> What this exercise asks:
1. Answer these about the post on the Supreme Court arbitration appeal:
(a) Which category is the archive for?
(b) Whose petition for Writ of Certiorari did the Court grant?
(c) Which court does the California Court of Appeal's holding directly conflict with?
2. Can you write the next part of the post on the Supreme Court arbitration appeal, picking up after its final sentence?

> Provided text:
▬▬▬

Archive for the ‘Arbitration process issues’ Category.

U.S. SUPREME COURT TO HEAR APPEAL ON ENFORCEABILITY OF ARBITRATION AGREEMENTS IN CALIFORNIA

The United States Supreme Court has granted DIRECTV’s petition for Writ of Certiorari and will hear the following question presented: Whether the California Court of Appeal erred by holding, in direct conflict with the Ninth Circuit, that a reference to state law in an arbitration agreement governed by the Federal Arbitration Act requires the application of state law preempted by the Federal Arbitration Act.

▬▬▬

(Extracted data entries)
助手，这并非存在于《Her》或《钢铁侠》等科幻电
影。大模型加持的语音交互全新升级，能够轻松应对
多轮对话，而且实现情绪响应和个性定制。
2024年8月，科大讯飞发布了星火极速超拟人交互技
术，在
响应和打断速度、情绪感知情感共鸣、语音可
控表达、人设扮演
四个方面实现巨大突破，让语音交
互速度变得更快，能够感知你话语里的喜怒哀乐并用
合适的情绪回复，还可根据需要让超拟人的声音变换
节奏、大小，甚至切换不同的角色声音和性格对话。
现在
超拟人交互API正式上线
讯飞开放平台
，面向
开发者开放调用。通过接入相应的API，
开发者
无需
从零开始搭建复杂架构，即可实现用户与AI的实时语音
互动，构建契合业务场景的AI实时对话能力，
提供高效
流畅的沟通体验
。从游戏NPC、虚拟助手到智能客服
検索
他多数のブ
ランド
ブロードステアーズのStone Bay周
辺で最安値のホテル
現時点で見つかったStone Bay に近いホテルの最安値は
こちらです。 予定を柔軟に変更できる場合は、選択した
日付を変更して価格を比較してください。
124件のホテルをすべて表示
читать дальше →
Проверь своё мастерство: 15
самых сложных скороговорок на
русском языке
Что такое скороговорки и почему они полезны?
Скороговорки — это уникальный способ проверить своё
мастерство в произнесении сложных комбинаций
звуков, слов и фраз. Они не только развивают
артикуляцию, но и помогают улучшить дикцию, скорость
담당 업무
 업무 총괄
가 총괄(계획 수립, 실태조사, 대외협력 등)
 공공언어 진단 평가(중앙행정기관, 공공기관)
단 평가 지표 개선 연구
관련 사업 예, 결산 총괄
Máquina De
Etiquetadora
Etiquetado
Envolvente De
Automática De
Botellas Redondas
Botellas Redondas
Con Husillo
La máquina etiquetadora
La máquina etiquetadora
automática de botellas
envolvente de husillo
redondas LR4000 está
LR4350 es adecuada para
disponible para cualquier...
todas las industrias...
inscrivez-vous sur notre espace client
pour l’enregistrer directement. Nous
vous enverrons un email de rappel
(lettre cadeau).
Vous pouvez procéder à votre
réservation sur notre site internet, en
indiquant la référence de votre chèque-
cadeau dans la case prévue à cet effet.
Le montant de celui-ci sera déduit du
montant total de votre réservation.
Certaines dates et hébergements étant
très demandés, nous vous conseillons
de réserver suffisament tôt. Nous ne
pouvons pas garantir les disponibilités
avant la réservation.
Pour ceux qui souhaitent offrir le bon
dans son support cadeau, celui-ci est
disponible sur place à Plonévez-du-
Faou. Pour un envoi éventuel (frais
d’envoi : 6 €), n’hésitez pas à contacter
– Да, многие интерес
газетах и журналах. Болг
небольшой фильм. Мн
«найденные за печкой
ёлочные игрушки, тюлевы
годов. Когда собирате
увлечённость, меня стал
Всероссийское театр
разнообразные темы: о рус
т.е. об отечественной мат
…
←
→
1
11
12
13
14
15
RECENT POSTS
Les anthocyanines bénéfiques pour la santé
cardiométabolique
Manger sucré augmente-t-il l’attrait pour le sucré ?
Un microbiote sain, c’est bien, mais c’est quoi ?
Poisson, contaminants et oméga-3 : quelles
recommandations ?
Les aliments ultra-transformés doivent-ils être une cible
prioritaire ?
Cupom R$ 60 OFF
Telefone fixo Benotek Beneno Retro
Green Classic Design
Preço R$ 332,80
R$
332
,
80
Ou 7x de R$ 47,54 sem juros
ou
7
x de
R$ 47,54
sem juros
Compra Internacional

▬▬▬

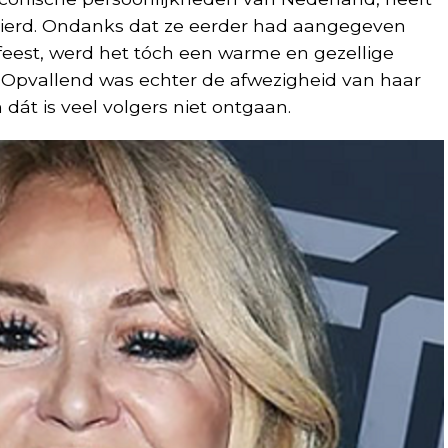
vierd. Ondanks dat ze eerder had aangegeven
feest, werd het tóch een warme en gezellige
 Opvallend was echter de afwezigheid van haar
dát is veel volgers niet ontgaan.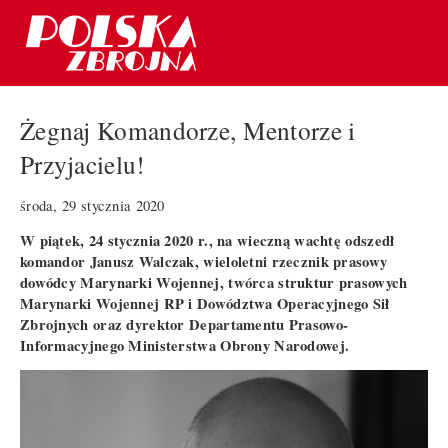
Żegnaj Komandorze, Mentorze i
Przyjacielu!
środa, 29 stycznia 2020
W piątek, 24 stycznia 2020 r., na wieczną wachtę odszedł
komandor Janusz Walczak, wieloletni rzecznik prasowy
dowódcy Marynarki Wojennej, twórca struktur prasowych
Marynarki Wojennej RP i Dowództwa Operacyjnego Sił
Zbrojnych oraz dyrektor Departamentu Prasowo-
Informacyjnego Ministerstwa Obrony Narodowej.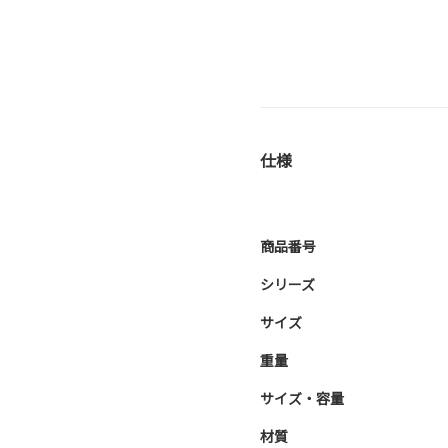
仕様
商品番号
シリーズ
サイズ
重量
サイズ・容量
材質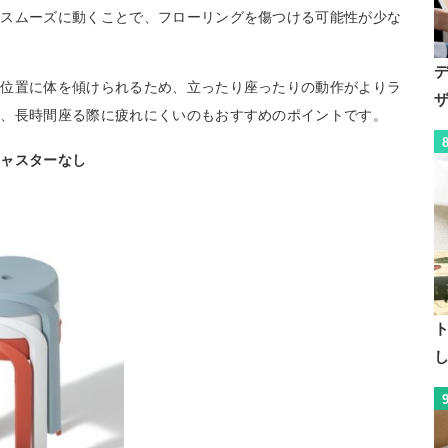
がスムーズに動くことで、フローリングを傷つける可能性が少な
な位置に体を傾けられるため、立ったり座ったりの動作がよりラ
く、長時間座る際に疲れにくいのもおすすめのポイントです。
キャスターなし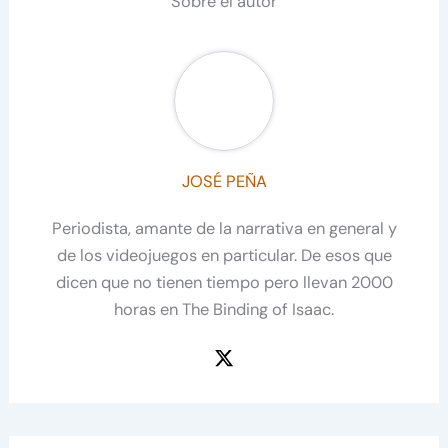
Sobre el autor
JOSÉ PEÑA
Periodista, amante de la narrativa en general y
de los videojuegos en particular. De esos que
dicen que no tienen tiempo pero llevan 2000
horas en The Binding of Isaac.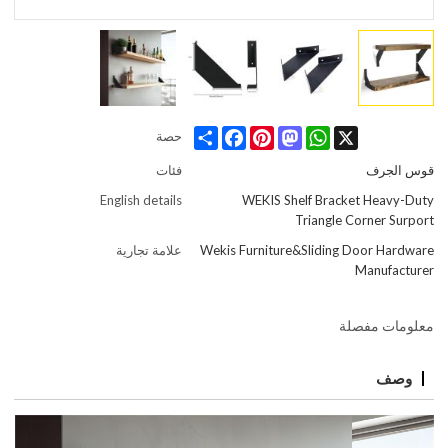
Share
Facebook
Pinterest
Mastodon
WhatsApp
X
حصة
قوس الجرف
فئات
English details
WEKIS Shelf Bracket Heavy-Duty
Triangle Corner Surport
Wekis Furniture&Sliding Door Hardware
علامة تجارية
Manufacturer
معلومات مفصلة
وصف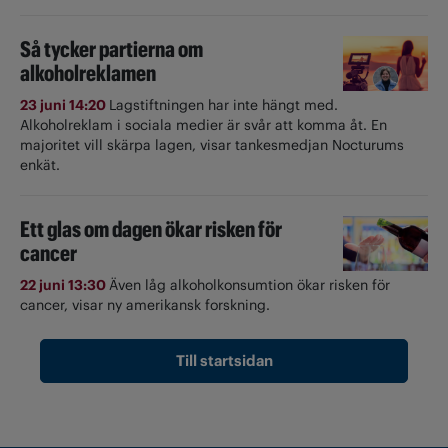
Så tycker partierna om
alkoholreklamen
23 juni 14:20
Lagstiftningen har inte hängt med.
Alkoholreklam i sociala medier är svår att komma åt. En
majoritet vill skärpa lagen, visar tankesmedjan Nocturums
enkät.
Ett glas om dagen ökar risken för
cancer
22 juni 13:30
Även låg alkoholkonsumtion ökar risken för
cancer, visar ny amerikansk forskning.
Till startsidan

▬▬▬

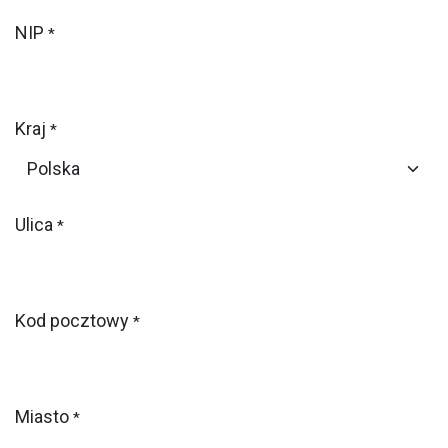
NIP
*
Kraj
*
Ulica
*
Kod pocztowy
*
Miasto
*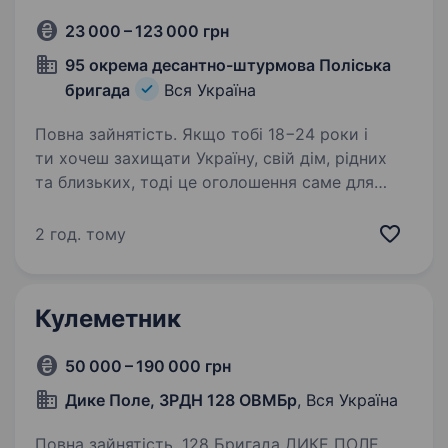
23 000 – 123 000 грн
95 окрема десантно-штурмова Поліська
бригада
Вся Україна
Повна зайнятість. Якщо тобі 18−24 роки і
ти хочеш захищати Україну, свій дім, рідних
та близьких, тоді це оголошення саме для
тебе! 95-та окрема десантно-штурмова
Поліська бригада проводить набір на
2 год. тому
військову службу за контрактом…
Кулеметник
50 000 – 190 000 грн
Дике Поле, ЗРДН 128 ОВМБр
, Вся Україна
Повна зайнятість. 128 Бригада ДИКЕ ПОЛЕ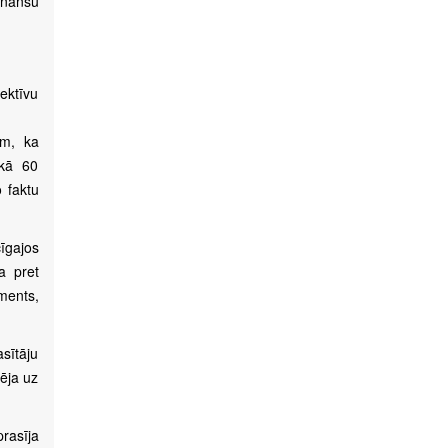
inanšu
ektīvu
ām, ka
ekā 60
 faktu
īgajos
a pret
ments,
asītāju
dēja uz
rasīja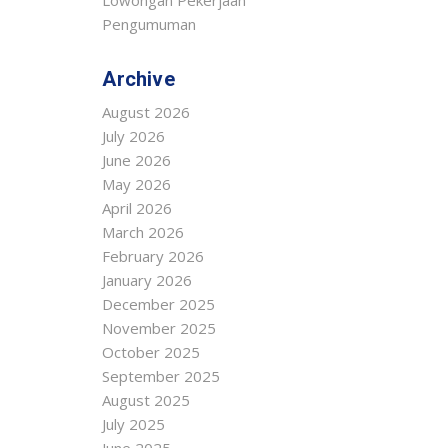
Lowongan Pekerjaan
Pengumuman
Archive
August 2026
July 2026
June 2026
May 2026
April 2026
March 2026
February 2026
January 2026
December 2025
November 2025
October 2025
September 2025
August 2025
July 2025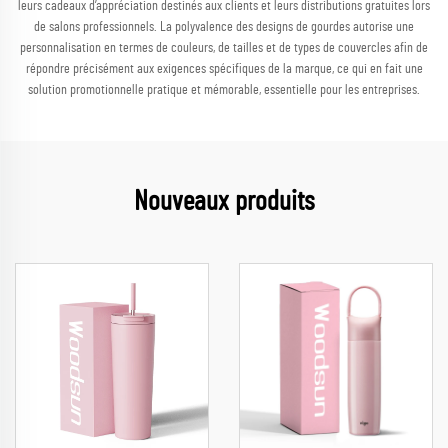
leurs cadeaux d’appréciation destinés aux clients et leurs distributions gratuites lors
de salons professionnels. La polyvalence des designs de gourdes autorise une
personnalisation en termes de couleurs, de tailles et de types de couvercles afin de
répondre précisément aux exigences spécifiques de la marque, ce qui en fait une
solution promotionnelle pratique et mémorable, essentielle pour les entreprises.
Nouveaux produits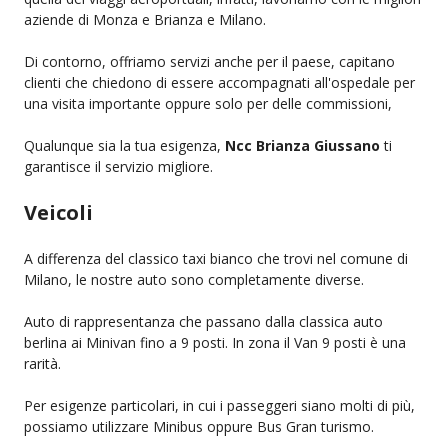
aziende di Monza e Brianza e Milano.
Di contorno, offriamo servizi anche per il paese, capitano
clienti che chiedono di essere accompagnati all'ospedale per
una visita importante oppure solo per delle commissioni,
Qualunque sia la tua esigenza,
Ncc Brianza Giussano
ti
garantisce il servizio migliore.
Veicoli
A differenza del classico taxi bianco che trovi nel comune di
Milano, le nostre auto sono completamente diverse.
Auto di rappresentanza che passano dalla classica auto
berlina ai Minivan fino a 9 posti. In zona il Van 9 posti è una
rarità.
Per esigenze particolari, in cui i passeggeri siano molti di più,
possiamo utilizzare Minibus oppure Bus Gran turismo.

▬▬▬

> Responses to the exercise:
1.
(a) Arbitration process issues
(b) DIRECTV's
(c) The Ninth Circuit

2.
As reported here previously, DIRECTV had moved to dismiss or stay a class action litigation filed against it and to compel individual arbitration pursuant to the arbitration clause contained in DIRECTV’s customer agreements in California, which specifically prohibit class actions. The trial court denied the motion and the California Court of Appeal affirmed. The Court of Appeal focused on the arbitration clause’s non-severability provision and its reference to “state” law to hold that the class-action waiver in the arbitration clause was invalid under California law and the entire arbitration agreement was therefore unenforceable. In its petition, DIRECTV argued that the Court of Appeal did precisely what the Supreme Court’s Concepcion decision prohibits: “It applies state law to invalidate an arbitration agreement solely because that agreement includes a class-action waiver.” DIRECTV further argued that because the decision is in direct conflict with a recent Ninth Circuit decision, creates an acknowledged conflict between state and federal courts on a matter of federal law, and “evinces the very hostility to arbitration that led to the enactment of the FAA in the first place,” the Supreme Court’s review was warranted. Petitioner’s brief on the merits is to be filed with the Court by May 29, 2015, and Respondents’ brief is to be filed by July 17, 2015. The Court is scheduled to hear the case during its October 2015 term. DIRECTV, Inc. v. Imburgia, et al., Case No. 14-462.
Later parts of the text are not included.